I can't claim the same identity category as Latoya, or as some of her commenters, but Queen Latifa's U-N-I-T-Y was a more pivotal feminist text for me than any song off of Guyville. Or Salt-N-Pepa, too. Or, let's kick it old school - Aretha Fucking Franklin. Or even Janet Jackson's "Control" or Madonna's "Papa Don't Preach." Liz Phair was awesome to me, but her record didn't make me a feminist, or even speak to me as a feminist. It just spoke to me. To the fucked up girl that I was just before I was 20. And I still love that record. But dude, the rerelease? Lame. And I'm saying that as a fan.

2 comments:

Margaret said...

"Canary" is one of my FAVORITE Liz Phair songs, and you're right: nobody ever talks about this song. But I love it for all the reasons you state.

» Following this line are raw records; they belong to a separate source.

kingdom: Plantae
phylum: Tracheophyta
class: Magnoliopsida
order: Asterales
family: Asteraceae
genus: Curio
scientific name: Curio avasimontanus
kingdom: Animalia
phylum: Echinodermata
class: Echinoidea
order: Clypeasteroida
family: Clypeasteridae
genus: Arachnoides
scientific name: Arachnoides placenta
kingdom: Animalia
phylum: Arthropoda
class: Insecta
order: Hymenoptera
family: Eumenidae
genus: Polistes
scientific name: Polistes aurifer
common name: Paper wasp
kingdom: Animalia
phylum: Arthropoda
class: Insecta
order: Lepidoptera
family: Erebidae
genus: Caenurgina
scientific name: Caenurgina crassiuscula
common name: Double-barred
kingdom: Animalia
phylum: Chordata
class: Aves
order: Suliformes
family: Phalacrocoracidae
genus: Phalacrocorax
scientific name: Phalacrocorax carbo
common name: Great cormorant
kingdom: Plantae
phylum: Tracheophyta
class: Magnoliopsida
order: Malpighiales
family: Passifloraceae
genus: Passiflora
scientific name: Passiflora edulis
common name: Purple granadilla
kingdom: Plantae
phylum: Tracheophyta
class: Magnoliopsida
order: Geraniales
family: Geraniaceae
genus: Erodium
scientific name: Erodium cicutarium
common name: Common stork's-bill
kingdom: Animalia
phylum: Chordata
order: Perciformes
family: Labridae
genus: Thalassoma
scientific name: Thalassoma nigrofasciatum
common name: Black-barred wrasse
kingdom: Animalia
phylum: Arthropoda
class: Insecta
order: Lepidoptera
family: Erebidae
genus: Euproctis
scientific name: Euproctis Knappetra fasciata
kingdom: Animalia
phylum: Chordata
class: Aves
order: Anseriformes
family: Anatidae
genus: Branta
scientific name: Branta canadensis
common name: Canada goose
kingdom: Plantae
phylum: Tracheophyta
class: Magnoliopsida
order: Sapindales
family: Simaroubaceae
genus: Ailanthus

I interacted with that album much differently than you, though: for me, it absolutely WAS a feminist statement, albeit of a particularly cryptic and 3rd wave variety. Since I work in a male-dominated field, the fact that she was making that kind of music, and writing those kinds of songs, in this completely male milieu -- that really resonated with me as a feminist. (I was starting grad school when this album came out).

Second Line said...

One of my favs has always been "Help Me Mary": "They leave suspicious things in the sink ..." I was living in a house with 5 others when the album came out, and feminist or not, it (the album as a whole) and this song in particualr resonated ... right down to the angry chick in the basement who wore black cowboy boots and never said anything to anyone.

Divorce Song" is pretty f'ing good, too!